Syria's emergency law to end, says Assad
President Bashar al-Assad said on Saturday the emergency law in force in Syria for nearly 50 years will be abolished within a week, and expressed his sadness at the deaths of protesters.
"The juridical commission on the emergency law has prepared a series of proposals for new legislation, and these proposals will be submitted to the government, which will issue a new law within a week at the most," he said.
The emergency law, in force since 1963, imposes restrictions on public gatherings and movement, authorises the interrogation of any individual and the monitoring of private communications and imposes media censorship.
In a televised address to the new cabinet recorded earlier, Assad also expressed his sorrow over the deaths of an estimated 200 people in a month of protests demanding greater freedoms.
"We are sad for all the people we have lost and all the people injured, and consider them all martyrs," he said in his address to a new government tasked with launching reforms.
"The Syrian people are respectable. They love the regime and reject chaos," Assad said, and called for a national dialogue.
He also spoke of what he called the gulf "between citizens and the institutions of the state, a gulf that must quickly be filled.
"Citizens need security and services, but also dignity.

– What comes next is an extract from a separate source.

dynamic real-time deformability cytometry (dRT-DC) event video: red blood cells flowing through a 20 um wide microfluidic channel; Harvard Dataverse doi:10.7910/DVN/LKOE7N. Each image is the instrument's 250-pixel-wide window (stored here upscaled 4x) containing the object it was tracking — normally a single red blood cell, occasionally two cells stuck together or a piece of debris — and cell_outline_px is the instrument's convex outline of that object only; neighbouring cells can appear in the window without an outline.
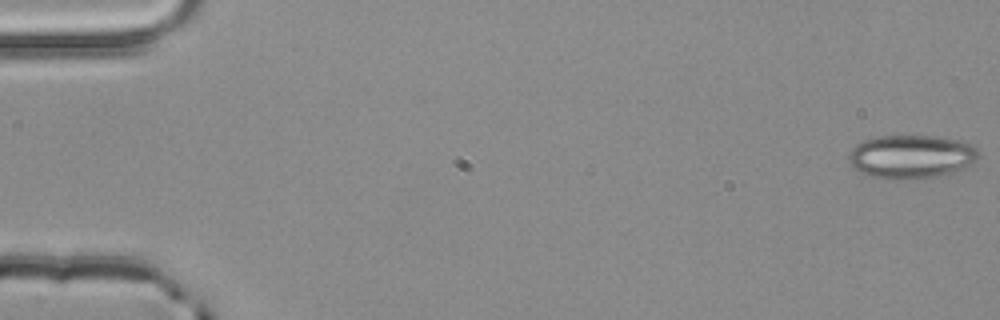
{"species": "common noctule bat (a hibernating species)", "species_latin": "Nyctalus noctula", "temperature_condition": "room temperature", "stored_images_in_passage": 4, "camera_frame_rate_fps": 3000, "um_per_image_px": 0.085, "animal": {"sex": "male", "body_mass_g": 20.4}, "frame": {"image": 1, "passage_image": 1, "time_ms": 0.0, "image_size_px": [1000, 320], "cell_outline_px": [[980, 156], [972, 164], [964, 168], [940, 176], [916, 180], [904, 180], [868, 176], [856, 172], [848, 160], [848, 152], [856, 144], [864, 140], [880, 136], [936, 136], [956, 140], [972, 144], [980, 152]], "centroid_in_image_um": [77.44, 13.33], "position_along_channel_um": 7.6, "area_um2": 33.47}}
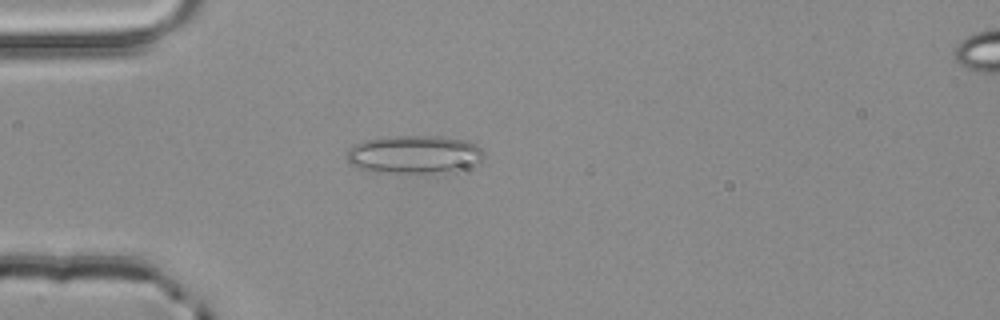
{"frame": {"image": 2, "passage_image": 4, "time_ms": 1.0, "image_size_px": [1000, 320], "cell_outline_px": [[484, 156], [480, 164], [460, 172], [368, 172], [352, 164], [348, 160], [348, 152], [356, 144], [368, 140], [388, 136], [444, 136], [464, 140], [476, 144], [484, 152]], "centroid_in_image_um": [35.33, 13.14], "position_along_channel_um": 49.7, "area_um2": 30.69}}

We want to engage in dialogue with everyone... the unions and national organisations."
Assad also addressed the broad spectrum of complaints that have sparked countrywide protests for more than a month, including joblessness, corruption and a crisis in agriculture.

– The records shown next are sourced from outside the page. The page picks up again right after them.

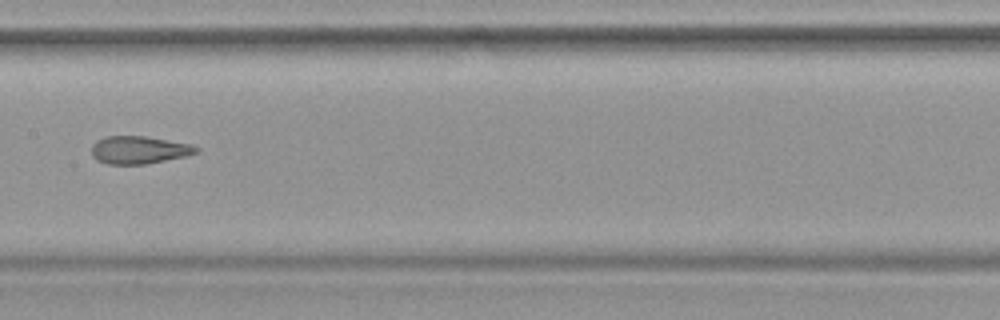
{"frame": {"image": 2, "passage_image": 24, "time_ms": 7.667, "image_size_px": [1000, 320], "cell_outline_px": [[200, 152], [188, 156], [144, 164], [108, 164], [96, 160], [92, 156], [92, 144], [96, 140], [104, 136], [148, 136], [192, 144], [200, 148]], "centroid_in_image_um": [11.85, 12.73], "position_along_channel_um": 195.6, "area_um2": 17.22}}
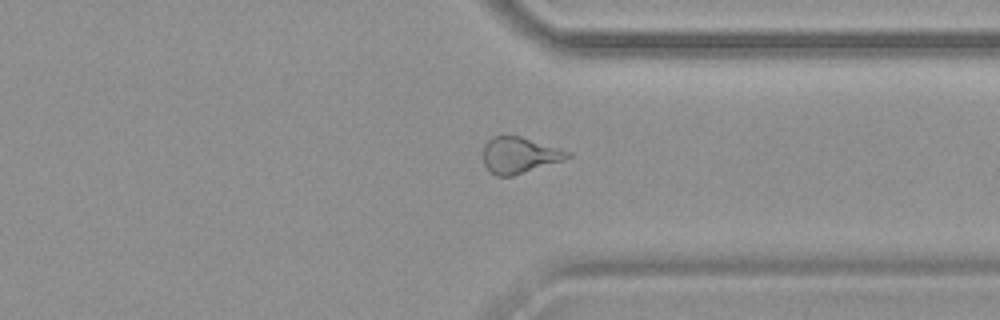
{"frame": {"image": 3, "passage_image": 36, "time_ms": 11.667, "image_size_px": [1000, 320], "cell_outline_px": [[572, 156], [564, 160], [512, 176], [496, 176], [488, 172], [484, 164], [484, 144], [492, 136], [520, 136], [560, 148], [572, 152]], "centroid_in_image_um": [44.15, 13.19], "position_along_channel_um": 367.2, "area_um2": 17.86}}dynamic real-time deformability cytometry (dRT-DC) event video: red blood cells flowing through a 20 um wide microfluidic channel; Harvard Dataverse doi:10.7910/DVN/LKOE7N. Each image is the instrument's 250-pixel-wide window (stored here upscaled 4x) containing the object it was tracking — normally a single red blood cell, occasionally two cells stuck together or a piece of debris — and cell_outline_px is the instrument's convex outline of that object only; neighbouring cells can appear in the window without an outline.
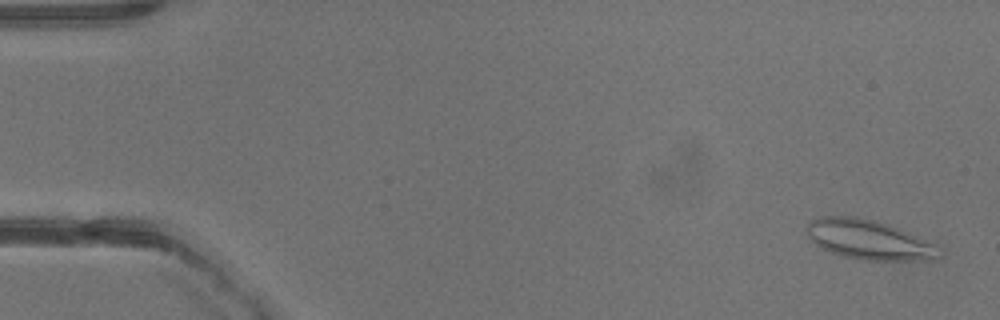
{"species": "common noctule bat (a hibernating species)", "species_latin": "Nyctalus noctula", "temperature_condition": "warm", "stored_images_in_passage": 41, "camera_frame_rate_fps": 3000, "um_per_image_px": 0.085, "animal": {"sex": "male", "body_mass_g": 13.3}, "frame": {"image": 1, "passage_image": 2, "time_ms": 0.333, "image_size_px": [1000, 320], "cell_outline_px": [[944, 256], [936, 260], [864, 260], [844, 256], [820, 248], [808, 240], [808, 224], [816, 216], [856, 216], [888, 224], [900, 228], [944, 248]], "centroid_in_image_um": [73.92, 20.39], "position_along_channel_um": 11.1, "area_um2": 31.04}}
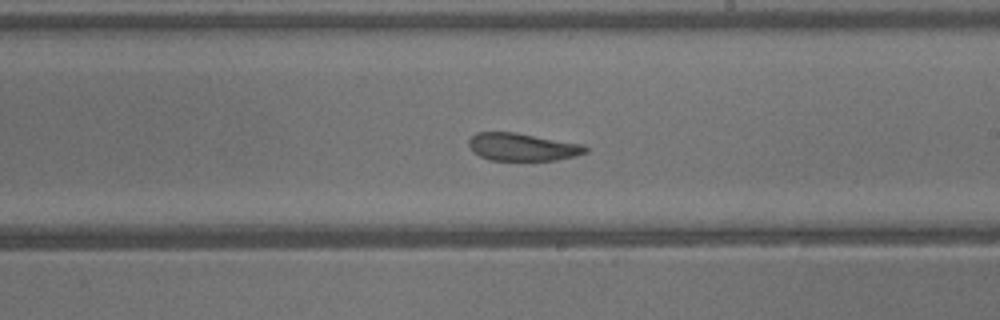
{"frame": {"image": 2, "passage_image": 24, "time_ms": 7.667, "image_size_px": [1000, 320], "cell_outline_px": [[588, 152], [576, 156], [556, 160], [488, 160], [472, 152], [468, 144], [468, 140], [476, 132], [516, 132], [584, 144], [588, 148]], "centroid_in_image_um": [44.41, 12.49], "position_along_channel_um": 244.6, "area_um2": 19.07}}
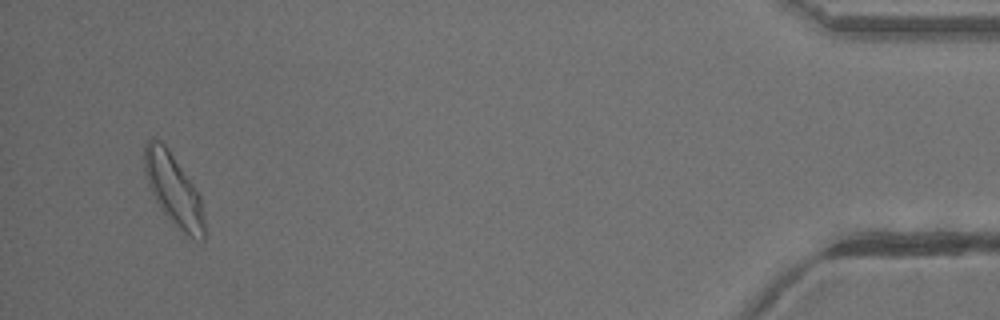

"Corruption is a threat to morality and to the country's potential for development," he said.
On unemployment, which he acknowledged to be high even by Arab standards, he said that "when people feel the horizon is limited, they feel depression; and this depression can lead to despair."
Assad added that the world economic crisis had made the role of the state "more important," emphasising the need to support the "small entrepreneur and not large business" and to "improve the connection of markets, not only between people but between cities."

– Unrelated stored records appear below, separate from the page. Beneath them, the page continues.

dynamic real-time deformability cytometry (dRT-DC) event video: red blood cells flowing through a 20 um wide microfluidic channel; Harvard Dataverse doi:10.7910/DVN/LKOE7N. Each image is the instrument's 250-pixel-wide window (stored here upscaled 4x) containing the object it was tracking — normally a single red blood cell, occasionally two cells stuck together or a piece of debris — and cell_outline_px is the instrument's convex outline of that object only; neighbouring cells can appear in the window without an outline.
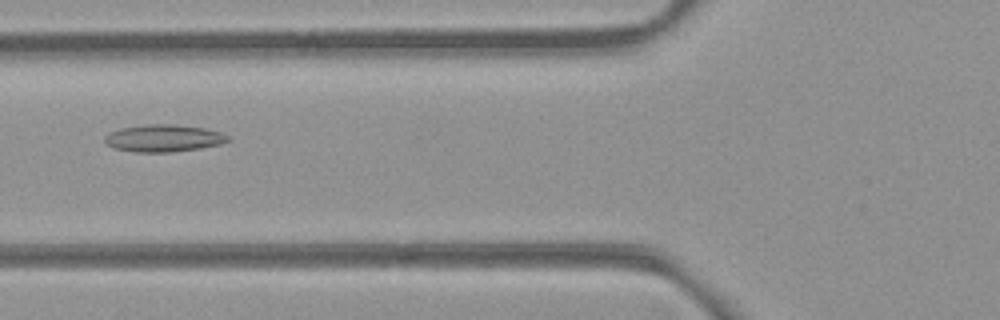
{"species": "common noctule bat (a hibernating species)", "species_latin": "Nyctalus noctula", "temperature_condition": "room temperature", "stored_images_in_passage": 6, "camera_frame_rate_fps": 3000, "um_per_image_px": 0.085, "animal": {"sex": "female", "body_mass_g": 21.9}, "frame": {"image": 1, "passage_image": 6, "time_ms": 1.667, "image_size_px": [1000, 320], "cell_outline_px": [[232, 140], [220, 144], [200, 148], [172, 152], [136, 152], [116, 148], [108, 144], [104, 140], [104, 136], [108, 132], [120, 128], [148, 124], [172, 124], [204, 128], [220, 132], [228, 136]], "centroid_in_image_um": [13.91, 11.74], "position_along_channel_um": 111.9, "area_um2": 19.48}}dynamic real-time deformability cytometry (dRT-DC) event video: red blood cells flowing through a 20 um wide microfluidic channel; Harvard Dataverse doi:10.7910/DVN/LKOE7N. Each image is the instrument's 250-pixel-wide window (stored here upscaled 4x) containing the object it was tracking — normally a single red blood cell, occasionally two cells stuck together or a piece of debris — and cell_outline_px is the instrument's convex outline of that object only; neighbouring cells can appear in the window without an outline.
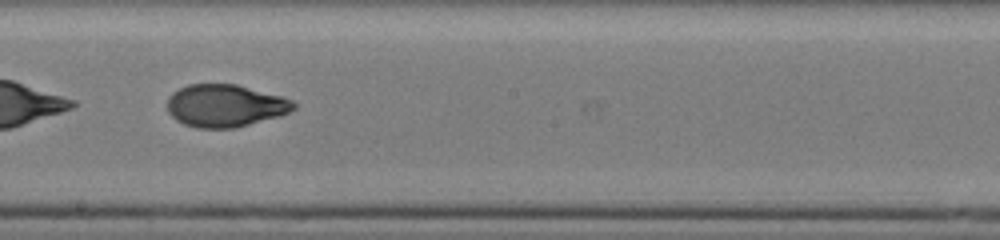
{"species": "human", "species_latin": "Homo sapiens", "temperature_condition": "cold", "stored_images_in_passage": 52, "segment_of_instrument_passage": [2, 2], "camera_frame_rate_fps": 3000, "um_per_image_px": 0.085, "donor": {"sex": "male"}, "frame": {"image": 1, "passage_image": 31, "time_ms": 10.0, "image_size_px": [1000, 240], "cell_outline_px": [[296, 108], [280, 116], [232, 128], [196, 128], [184, 124], [176, 120], [168, 112], [168, 96], [172, 92], [188, 84], [236, 84], [284, 96], [292, 100], [296, 104]], "centroid_in_image_um": [19.14, 8.97], "position_along_channel_um": 229.1, "area_um2": 31.39}}
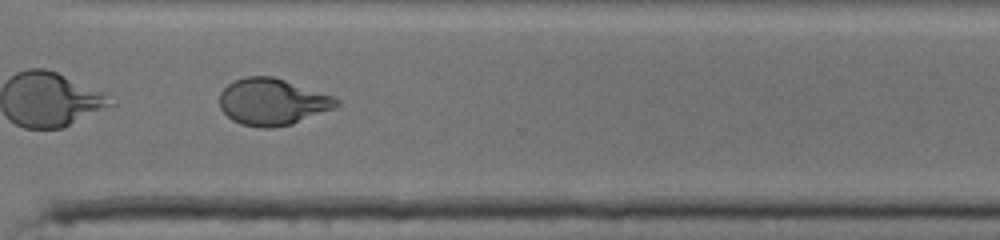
{"frame": {"image": 2, "passage_image": 40, "time_ms": 13.0, "image_size_px": [1000, 240], "cell_outline_px": [[340, 104], [332, 108], [292, 124], [272, 128], [260, 128], [240, 124], [232, 120], [220, 108], [220, 92], [232, 80], [244, 76], [272, 76], [336, 96], [340, 100]], "centroid_in_image_um": [23.14, 8.65], "position_along_channel_um": 347.5, "area_um2": 31.91}}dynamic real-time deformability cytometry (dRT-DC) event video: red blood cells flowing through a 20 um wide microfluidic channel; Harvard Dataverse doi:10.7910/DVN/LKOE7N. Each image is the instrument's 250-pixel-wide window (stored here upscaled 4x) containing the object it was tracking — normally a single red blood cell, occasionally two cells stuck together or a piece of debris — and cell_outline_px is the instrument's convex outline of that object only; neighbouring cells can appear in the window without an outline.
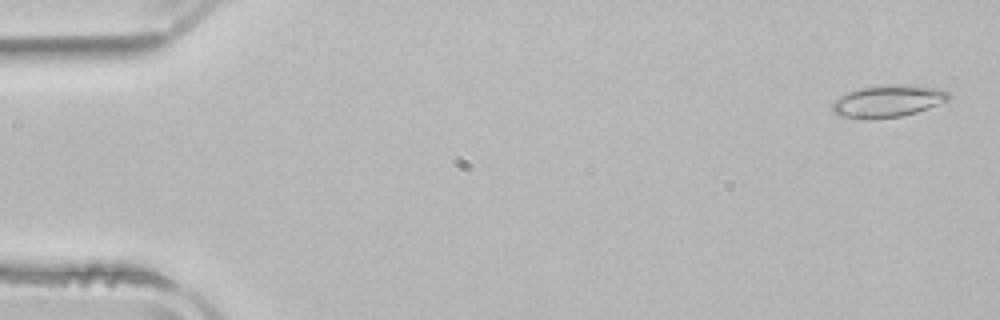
{"species": "common noctule bat (a hibernating species)", "species_latin": "Nyctalus noctula", "temperature_condition": "room temperature", "stored_images_in_passage": 32, "camera_frame_rate_fps": 3000, "um_per_image_px": 0.085, "animal": {"sex": "male", "body_mass_g": 21.5, "forearm_length_mm": 52.0}, "frame": {"image": 1, "passage_image": 2, "time_ms": 0.333, "image_size_px": [1000, 320], "cell_outline_px": [[952, 96], [948, 100], [928, 108], [916, 112], [900, 116], [836, 116], [832, 112], [832, 100], [848, 92], [860, 88], [880, 84], [916, 84], [940, 88], [948, 92]], "centroid_in_image_um": [75.52, 8.52], "position_along_channel_um": 9.5, "area_um2": 21.5}}
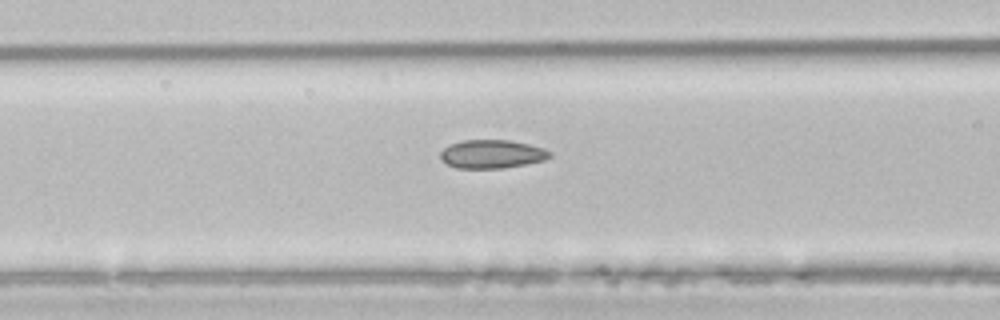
{"frame": {"image": 2, "passage_image": 21, "time_ms": 6.667, "image_size_px": [1000, 320], "cell_outline_px": [[552, 156], [544, 160], [504, 168], [456, 168], [440, 160], [440, 152], [448, 144], [460, 140], [508, 140], [528, 144], [544, 148], [552, 152]], "centroid_in_image_um": [41.78, 13.09], "position_along_channel_um": 124.8, "area_um2": 18.26}}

He also focused on political reform, emphasising institution building, legal reform, and greater transparency.
"Real development will come through the reform of our laws," said Assad.
He cited a draft law on political parties, telling the new cabinet to "study it and make propositions, as it will have a critical impact on Syria's future, either reinforcing national unity or splitting society."
Demonstrations are "allowed by the Syrian constitution although "there is no law in place to regulate them" and "police must first be trained and equipped to handle them," he said.
"The role of police is to protect demonstrators as well as public and private goods from all acts of sabotage, for which there will be no tolerance because people reject anarchy," he said.
Assad encouraged the new ministers to act quickly and "take responsibility."
"Every minister is responsible to speak up, from time to time, to say what he is doing, what he is thinking, so there is the necessary background to understand the issues."
"Whenever there is an important decision taken, we must talk about it," he said. "And when there is a failure, the reason is not important, what is important is being transparent.
"We and the people are on the same side, we are not two separate sides."
Earlier, thousands of people attended the funeral of a man who died after being shot by regime agents in the northwestern coastal city of Banias, witnesses and activists said.
The mourners chanted slogans in favour of greater freedoms and against the ruling Baath party, and some also called for an end to the regime, the sources said.
About 2,000 women also rallied "in favour of liberty and in homage of the martyr," in the city centre, a human rights activist said.
On Friday, tens of thousands of people rallied to demand greater freedoms, exactly one month after a rare protest was staged in Damascus calling for the release of political prisoners.
The protests stretched from the key southern town of Daraa, to the predominantly Kurdish north, via the central industrial city of Homs and the coastal cities of Latakia and Banias, activists said.
The official SANA news agency said a policeman was killed when violence flared during an anti-regime demonstration in Homs.
A global outcry over deadly crackdowns on month-old, anti-regime demonstrations widened on Friday with the United States and the United Nations renewing calls on Syria to halt the violence.
On Thursday Syria announced an amnesty for scores of prisoners detained in a month of protests. But the Syrian League for Human Rights said on Saturday that "several activists," including prominent pro-democracy writer and journalist, were still behind bars.